Data excerpts:
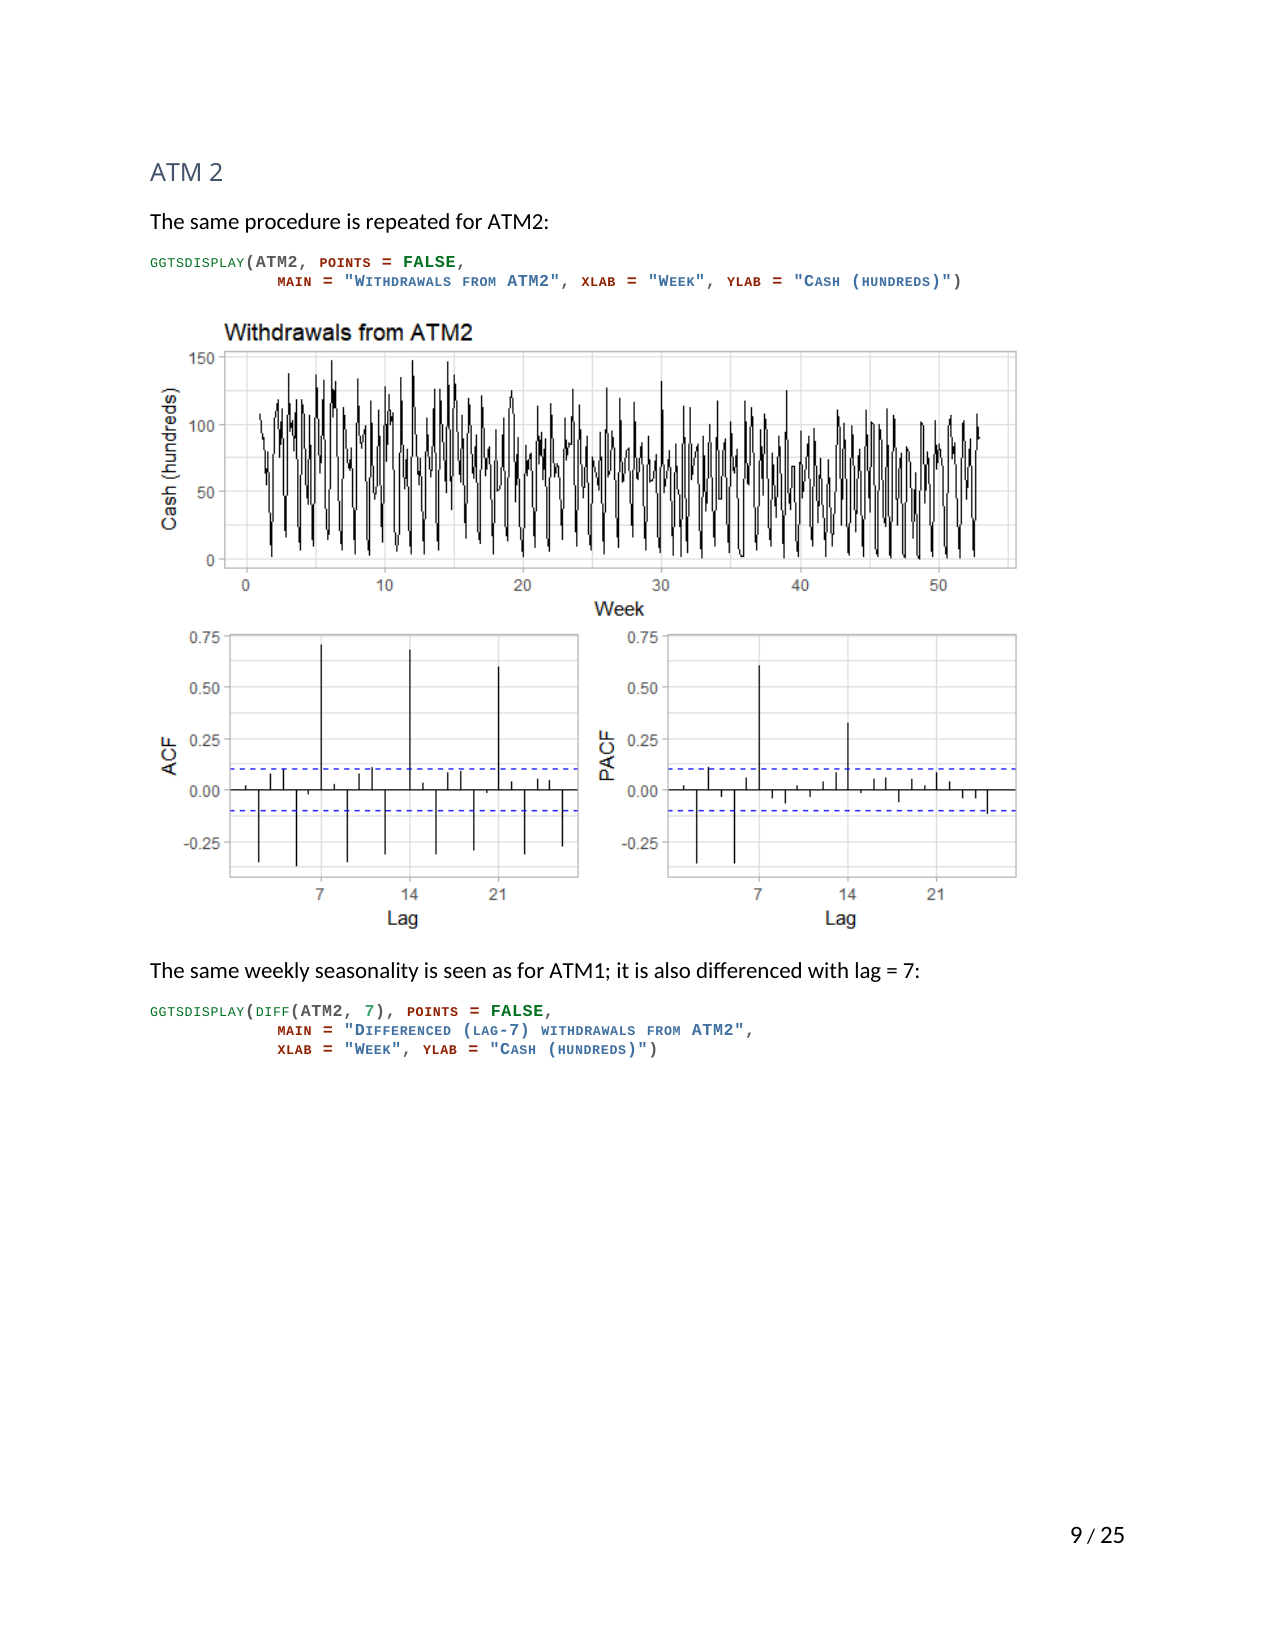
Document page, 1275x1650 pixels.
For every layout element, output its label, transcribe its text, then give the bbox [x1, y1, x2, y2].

text The same procedure is repeated for ATM2: [150, 207, 1125, 235]
text ggtsdisplay(diff(ATM2, 7), points = FALSE, main = "Differenced (lag-7) withdrawals from ATM2", xlab = "Week", ylab = "Cash (hundreds)") [150, 1003, 1125, 1059]
picture [150, 312, 1025, 938]
subtitle ATM 2 [150, 154, 1125, 188]
text ggtsdisplay(ATM2, points = FALSE, main = "Withdrawals from ATM2", xlab = "Week", ylab = "Cash (hundreds)") [150, 254, 1125, 291]
text The same weekly seasonality is seen as for ATM1; it is also differenced with lag = 7: [150, 956, 1125, 984]
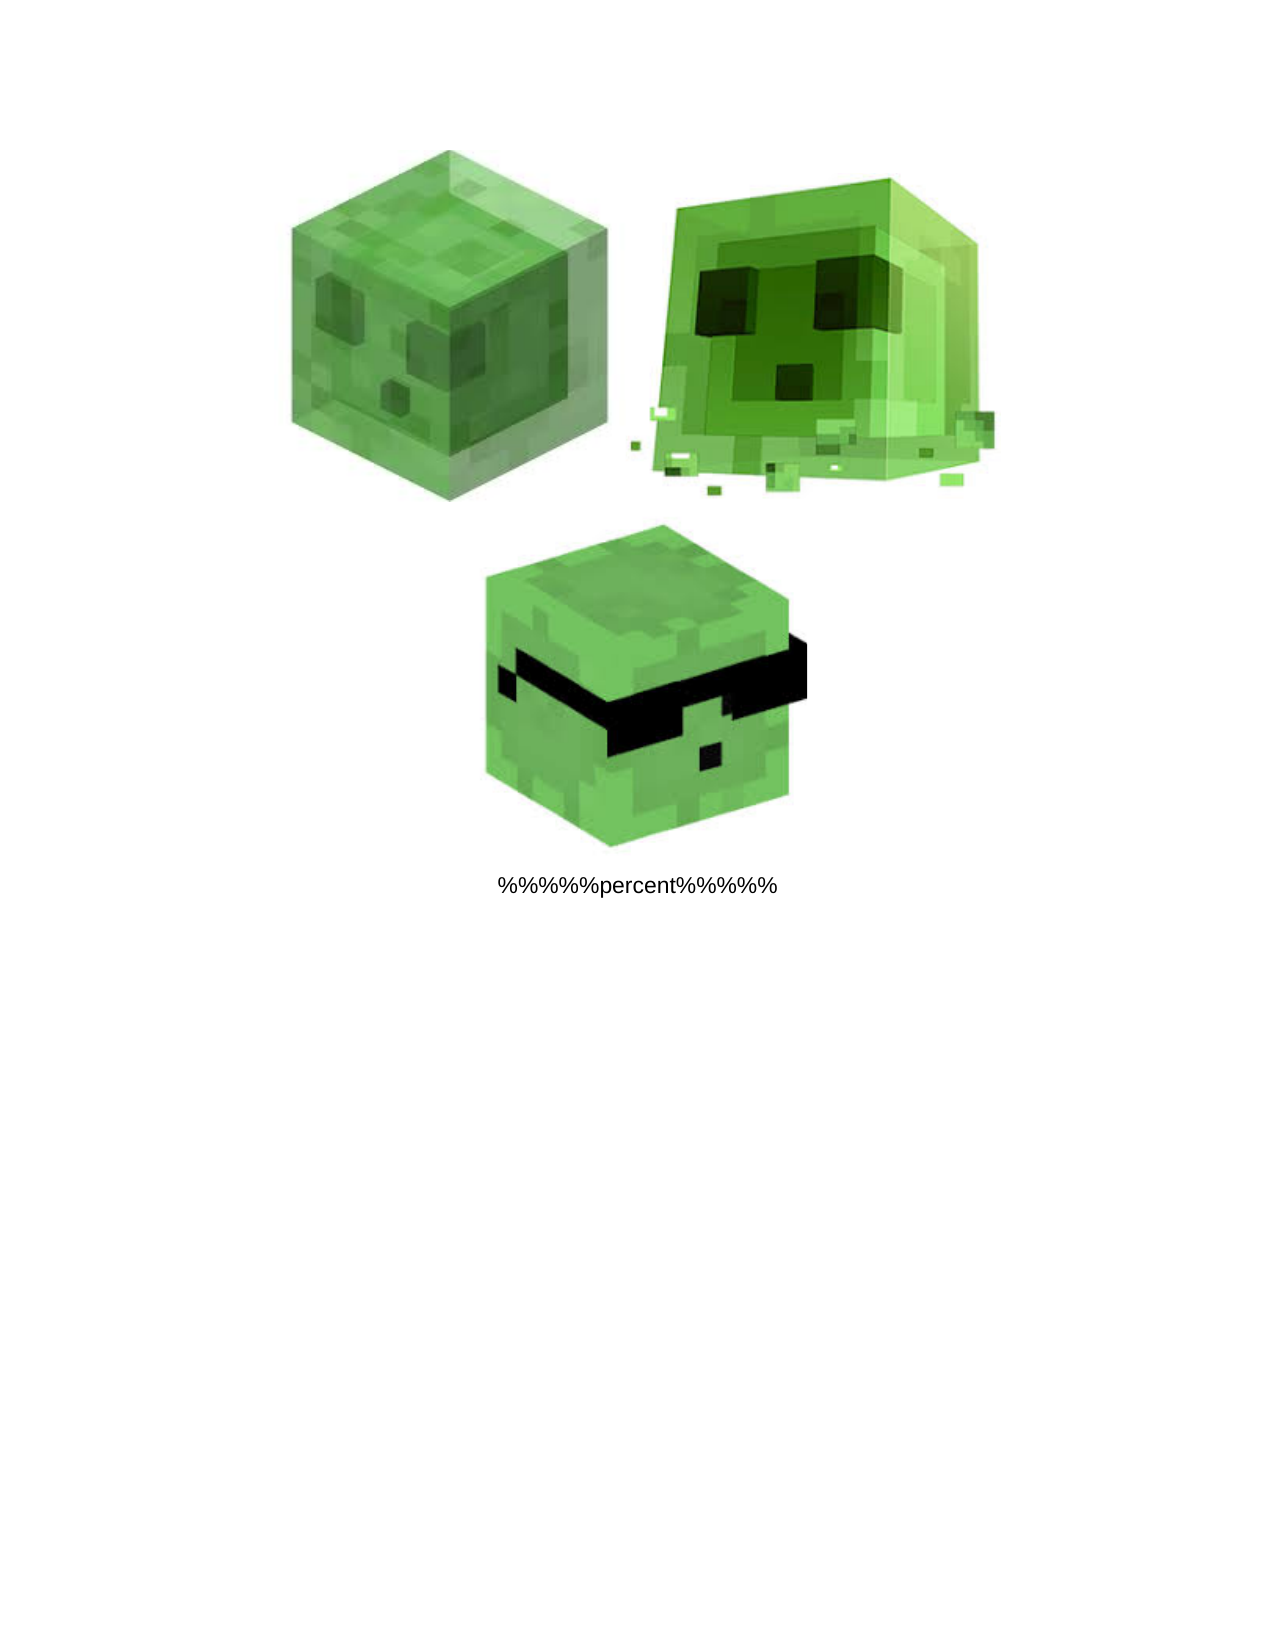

▸ **TASK BRIEF**
Could you set down nothing but the lines from the one containing "For every layout" through the last line of the records above, both ends included, exactly as given and free of pictures?

▸ **FINISHED EXERCISE**
For every layout element, output its label, transcribe its text, then give the bbox [x1, y1, x2, y2].

text The same procedure is repeated for ATM2: [150, 207, 1125, 235]
text ggtsdisplay(diff(ATM2, 7), points = FALSE, main = "Differenced (lag-7) withdrawals from ATM2", xlab = "Week", ylab = "Cash (hundreds)") [150, 1003, 1125, 1059]
picture [150, 312, 1025, 938]
subtitle ATM 2 [150, 154, 1125, 188]
text ggtsdisplay(ATM2, points = FALSE, main = "Withdrawals from ATM2", xlab = "Week", ylab = "Cash (hundreds)") [150, 254, 1125, 291]
text The same weekly seasonality is seen as for ATM1; it is also differenced with lag = 7: [150, 956, 1125, 984]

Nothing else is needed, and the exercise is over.